Estar longe das balas e minas, entretanto, não evitou o massacre dos animais. Como os soldados, eles morreram aos milhões. O serviço veterinário de guerra francês contabilizou, durante os quatro anos de guerra, 6,5 milhões de atendimentos aos cavalos — o que significa que cada um entrou nas enfermarias em torno de sete vezes. Para substituir essa força de trabalho tirada de circulação, os exércitos organizavam missões para a compra de animais ao redor do mundo. Os britânicos importaram 700 mil dos americanos e 5 mil dos uruguaios. A França comprou 500 mil dos Estados Unidos e outros 70 mil da Argentina. “No início do conflito, França e Inglaterra esperavam adquirir ainda mais dos países da América do Sul. No entanto, a biologia dos animais interveio a seu favor. Eles não suportavam muito bem a mudança de estação e a viagem era mais longa que dos Estados Unidos para a Europa”, explica Gene.
A França gastou 139 milhões de dólares no comércio equino com os Estados Unidos, enquanto os ingleses pagaram 337,5 milhões de dólares. Comparado ao preço dos animais europeus, os americanos eram bem mais baratos. “Era politicamente menos custoso comprar animais de fora do que pedir à população europeia que sacrificasse os seus”, diz a historiadora.

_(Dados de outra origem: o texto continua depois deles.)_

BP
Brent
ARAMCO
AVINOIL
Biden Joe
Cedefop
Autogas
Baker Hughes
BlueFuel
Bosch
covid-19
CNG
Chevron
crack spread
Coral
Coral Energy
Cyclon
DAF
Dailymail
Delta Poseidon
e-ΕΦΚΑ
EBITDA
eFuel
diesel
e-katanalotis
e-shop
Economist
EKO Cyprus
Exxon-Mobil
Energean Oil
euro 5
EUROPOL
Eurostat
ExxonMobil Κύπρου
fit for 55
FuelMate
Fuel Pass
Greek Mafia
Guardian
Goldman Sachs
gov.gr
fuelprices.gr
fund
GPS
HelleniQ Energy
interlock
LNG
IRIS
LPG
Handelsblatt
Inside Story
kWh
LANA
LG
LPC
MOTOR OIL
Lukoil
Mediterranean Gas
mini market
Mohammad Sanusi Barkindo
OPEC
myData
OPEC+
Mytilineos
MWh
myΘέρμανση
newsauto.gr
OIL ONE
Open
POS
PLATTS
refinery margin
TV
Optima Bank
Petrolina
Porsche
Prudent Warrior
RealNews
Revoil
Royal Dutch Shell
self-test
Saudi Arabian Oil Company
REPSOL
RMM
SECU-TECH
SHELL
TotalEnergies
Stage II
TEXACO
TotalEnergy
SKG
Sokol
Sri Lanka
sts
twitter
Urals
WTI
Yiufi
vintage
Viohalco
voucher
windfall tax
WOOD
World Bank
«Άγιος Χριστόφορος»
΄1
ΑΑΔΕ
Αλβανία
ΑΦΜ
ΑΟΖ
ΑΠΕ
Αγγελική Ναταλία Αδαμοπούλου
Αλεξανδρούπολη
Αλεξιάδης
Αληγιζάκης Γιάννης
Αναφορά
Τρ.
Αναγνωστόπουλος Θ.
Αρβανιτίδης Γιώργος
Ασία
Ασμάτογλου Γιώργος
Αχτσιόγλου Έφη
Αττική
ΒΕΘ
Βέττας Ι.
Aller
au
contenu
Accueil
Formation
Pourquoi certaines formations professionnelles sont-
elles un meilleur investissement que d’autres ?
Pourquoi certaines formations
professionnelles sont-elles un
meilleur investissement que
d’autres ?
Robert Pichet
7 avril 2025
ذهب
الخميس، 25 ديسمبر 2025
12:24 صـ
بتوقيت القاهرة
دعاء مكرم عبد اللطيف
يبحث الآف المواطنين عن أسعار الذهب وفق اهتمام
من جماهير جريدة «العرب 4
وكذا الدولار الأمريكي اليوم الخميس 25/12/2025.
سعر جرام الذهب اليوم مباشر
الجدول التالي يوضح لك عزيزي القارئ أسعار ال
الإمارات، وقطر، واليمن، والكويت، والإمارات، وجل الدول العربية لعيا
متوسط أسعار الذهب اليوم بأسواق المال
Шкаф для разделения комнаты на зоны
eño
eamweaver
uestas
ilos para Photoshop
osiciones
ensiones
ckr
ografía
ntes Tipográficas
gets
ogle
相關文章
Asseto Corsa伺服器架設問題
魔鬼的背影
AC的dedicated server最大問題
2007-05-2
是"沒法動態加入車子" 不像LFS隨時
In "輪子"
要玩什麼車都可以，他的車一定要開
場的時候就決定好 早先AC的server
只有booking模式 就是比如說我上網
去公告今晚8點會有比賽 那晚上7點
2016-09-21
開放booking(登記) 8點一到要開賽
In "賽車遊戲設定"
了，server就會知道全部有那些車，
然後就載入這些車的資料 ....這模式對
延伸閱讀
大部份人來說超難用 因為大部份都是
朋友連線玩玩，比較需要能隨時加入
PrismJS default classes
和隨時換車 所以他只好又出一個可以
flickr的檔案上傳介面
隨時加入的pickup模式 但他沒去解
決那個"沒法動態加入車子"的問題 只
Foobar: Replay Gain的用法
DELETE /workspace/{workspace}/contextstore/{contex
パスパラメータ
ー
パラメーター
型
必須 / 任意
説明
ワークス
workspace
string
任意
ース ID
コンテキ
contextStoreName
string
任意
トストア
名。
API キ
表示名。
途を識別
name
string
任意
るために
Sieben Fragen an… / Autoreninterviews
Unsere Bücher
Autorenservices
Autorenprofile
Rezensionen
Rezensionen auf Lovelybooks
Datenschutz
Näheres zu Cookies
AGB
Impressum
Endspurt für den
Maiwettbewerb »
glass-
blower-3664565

O número poderia ter sido maior, se os cavalos importados não fossem, em sua maioria, considerados selvagens pelos europeus. Relatos de soldados franceses mostram que era preciso domar os animais e ensiná-los a enfrentar os horrores da guerra antes de serem explorados.
Além do número de bichos que diminuía, as tropas precisaram lidar ainda com outro problema: a alimentação. Em 1917, eram necessárias 3.750 toneladas de aveia diárias para suprir as necessidades dos animais. Desse total, 70% vinham dos Estados Unidos, que diminuíram as exportações devido ao alto preço do frete. Ver os cavalos famintos, sem forças para os combates e, muitas vezes, morrendo de inanição, significava um forte abalo emocional para os soldados. Para alguns, a perda dos animais inocentes era um trauma a mais, somado à morte inútil de milhões de companheiros entre balas, minas e o arame farpado que cobria as trincheiras.
Homens e cavalos são recrutados conjuntamente e sua presença no front contribui ainda mais para sua humanização — os bichos eram vistos como soldados de outra categoria. Durante as batalhas, são as sociedades de apoio animal que cuidam dos cavalos. Elas levantam recursos para os serviços veterinários nos acampamentos e instituições constroem seus próprios hospitais no front. Durante os quatro anos do conflito, 250 mil libras são enviadas pela RSPCA para o tratamento de animais. Em 1916, o secretário de guerra dos Estados Unidos solicitou à American Humaine Association ajuda para os bichos feridos. Foi o embrião da Red Star Animal Emergency Service americana que, até hoje, cuida de animais vítimas de desastres.
Para os soldados, a visão dos cadáveres dos cavalos, grandes e malcheirosos, causava um impacto profundo. Afinal, esses bichos acompanhavam a maior parte dos homens em tempos de paz, nas cidades ou no campo.
Relatos de psiquiatras militares mostram que ver um companheiro morrer — mesmo de quatro patas — era uma agressão para o equilíbrio psíquico dos combatentes, que podia levar à revolta, ao horror e à indignação. Além do sentimento de dor, a morte dos cavalos se tornou, para muitos soldados, um meio de exprimir o sofrimento vivenciado nas trincheiras. “Nos testemunhos de combatentes, descrever a dor da perda de um animal era uma forma indireta de expor a angústia pelas mortes humanas”, explica Baldin. “Há sempre uma transposição entre bichos e humanos.”